### Исходный отрывок
··········

Опять крики блоковых, день кончился, загоняют по блокам. Еще одним хорошим товарищем стало больше. Позднее Ваня станет лучшим напарником Пети Шестакова.
А вот и другая беседа. Сидел пожилой человек, осторожно, чтобы не обжечь пальцы, досмаливал окурок и при этом успевал посматривать по сторонам.
— Извиняюсь, земляков ищу. — Читатель, конечно, уже догадался, что эта шаблонная фраза давно играет роль своеобразного пароля. Кто на нее откликнется «с понятием», стем дело сладится.
— Откуда сами будете? — О, вот это мило, Обращение на «вы» присуще старшим командирам, особенно штабным. Что же это он так, сразу открывается?
— Питерский я.
— Хороший город. Бывал в нем не раз. А я — москвич.
— Столица мира. Тоже чудесный город, — я принял его вежливую форму беседы, — и совсем рядом. А с какого фронта, если позволите?
— Севастополь. Ранили в самом конце. Не успели эвакуировать.
— И тут мы с Вами почти земляки — я под Одессой попал, но в 1941 году.
— А здесь вы давно?
— Да уже месяц.

··········

### Исходный список
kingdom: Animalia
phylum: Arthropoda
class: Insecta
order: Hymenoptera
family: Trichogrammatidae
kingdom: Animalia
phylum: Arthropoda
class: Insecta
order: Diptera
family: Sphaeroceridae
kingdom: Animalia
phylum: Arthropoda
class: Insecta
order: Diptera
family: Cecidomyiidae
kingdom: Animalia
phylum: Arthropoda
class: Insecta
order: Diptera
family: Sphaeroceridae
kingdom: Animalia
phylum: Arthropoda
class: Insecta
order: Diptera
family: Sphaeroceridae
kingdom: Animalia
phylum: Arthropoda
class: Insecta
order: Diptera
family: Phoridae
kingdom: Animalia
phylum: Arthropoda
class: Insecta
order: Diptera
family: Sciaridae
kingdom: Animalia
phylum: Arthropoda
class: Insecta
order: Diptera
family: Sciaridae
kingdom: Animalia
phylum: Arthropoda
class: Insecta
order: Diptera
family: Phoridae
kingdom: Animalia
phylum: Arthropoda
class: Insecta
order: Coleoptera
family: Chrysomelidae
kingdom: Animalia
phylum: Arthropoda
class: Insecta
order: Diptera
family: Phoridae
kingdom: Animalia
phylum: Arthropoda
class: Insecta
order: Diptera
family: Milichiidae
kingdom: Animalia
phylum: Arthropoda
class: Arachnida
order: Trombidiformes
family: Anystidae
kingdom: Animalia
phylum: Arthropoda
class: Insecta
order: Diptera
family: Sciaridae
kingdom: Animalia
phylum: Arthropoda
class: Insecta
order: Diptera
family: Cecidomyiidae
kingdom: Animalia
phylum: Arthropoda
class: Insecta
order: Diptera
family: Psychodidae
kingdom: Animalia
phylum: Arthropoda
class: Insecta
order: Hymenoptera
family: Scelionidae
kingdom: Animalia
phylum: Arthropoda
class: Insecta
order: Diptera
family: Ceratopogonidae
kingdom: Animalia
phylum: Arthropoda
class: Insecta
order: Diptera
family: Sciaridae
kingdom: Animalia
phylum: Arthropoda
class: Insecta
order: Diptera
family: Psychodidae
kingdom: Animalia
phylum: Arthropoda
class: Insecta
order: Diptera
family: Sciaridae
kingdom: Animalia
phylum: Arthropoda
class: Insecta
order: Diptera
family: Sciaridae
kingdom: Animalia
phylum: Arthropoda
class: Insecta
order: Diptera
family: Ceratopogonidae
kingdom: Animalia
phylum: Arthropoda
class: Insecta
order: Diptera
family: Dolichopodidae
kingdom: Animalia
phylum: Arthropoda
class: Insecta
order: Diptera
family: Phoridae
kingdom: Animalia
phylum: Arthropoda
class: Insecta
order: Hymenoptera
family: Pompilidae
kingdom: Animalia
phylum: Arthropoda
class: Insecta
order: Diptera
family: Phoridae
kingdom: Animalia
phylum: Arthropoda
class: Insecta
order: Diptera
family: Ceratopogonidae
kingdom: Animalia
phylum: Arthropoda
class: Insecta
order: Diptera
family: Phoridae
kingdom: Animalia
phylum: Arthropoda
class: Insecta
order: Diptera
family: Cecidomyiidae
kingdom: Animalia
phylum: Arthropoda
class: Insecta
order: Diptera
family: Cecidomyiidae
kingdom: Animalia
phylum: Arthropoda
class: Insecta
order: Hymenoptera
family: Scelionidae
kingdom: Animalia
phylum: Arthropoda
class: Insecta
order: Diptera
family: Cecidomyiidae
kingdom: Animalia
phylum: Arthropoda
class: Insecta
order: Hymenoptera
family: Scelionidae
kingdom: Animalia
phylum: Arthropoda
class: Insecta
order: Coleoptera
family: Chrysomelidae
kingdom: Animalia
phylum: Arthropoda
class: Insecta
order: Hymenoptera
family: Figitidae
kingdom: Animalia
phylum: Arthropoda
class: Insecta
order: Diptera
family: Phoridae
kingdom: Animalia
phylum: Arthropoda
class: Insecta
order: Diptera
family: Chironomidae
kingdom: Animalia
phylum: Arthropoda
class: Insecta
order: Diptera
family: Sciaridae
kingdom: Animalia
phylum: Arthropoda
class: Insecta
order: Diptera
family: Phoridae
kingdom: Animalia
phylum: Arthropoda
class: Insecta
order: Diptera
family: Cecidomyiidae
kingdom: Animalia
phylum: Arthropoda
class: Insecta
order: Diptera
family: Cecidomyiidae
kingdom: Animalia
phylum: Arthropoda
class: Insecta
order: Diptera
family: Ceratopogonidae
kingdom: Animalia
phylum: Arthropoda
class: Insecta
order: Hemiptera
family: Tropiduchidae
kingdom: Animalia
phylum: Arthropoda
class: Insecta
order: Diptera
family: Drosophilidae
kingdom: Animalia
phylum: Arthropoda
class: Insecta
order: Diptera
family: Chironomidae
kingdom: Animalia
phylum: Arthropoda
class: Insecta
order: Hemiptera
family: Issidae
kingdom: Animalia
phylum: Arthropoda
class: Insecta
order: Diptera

··········

### Задачи для решения
A. Воспроизведите отрывок о разговоре в лагере: участок от слов "Опять крики блоковых, день" до слов "Не успели эвакуировать.".
B. Какой фронт назвал в отрывке пожилой собеседник, который представился москвичом?
Список к этой работе никакого отношения не имеет.

### Набор ответов
A.
Опять крики блоковых, день кончился, загоняют по блокам. Еще одним хорошим товарищем стало больше. Позднее Ваня станет лучшим напарником Пети Шестакова.
А вот и другая беседа. Сидел пожилой человек, осторожно, чтобы не обжечь пальцы, досмаливал окурок и при этом успевал посматривать по сторонам.
— Извиняюсь, земляков ищу. — Читатель, конечно, уже догадался, что эта шаблонная фраза давно играет роль своеобразного пароля. Кто на нее откликнется «с понятием», стем дело сладится.
— Откуда сами будете? — О, вот это мило, Обращение на «вы» присуще старшим командирам, особенно штабным. Что же это он так, сразу открывается?
— Питерский я.
— Хороший город. Бывал в нем не раз. А я — москвич.
— Столица мира. Тоже чудесный город, — я принял его вежливую форму беседы, — и совсем рядом. А с какого фронта, если позволите?
— Севастополь. Ранили в самом конце. Не успели эвакуировать.

B. Он назвал Севастополь.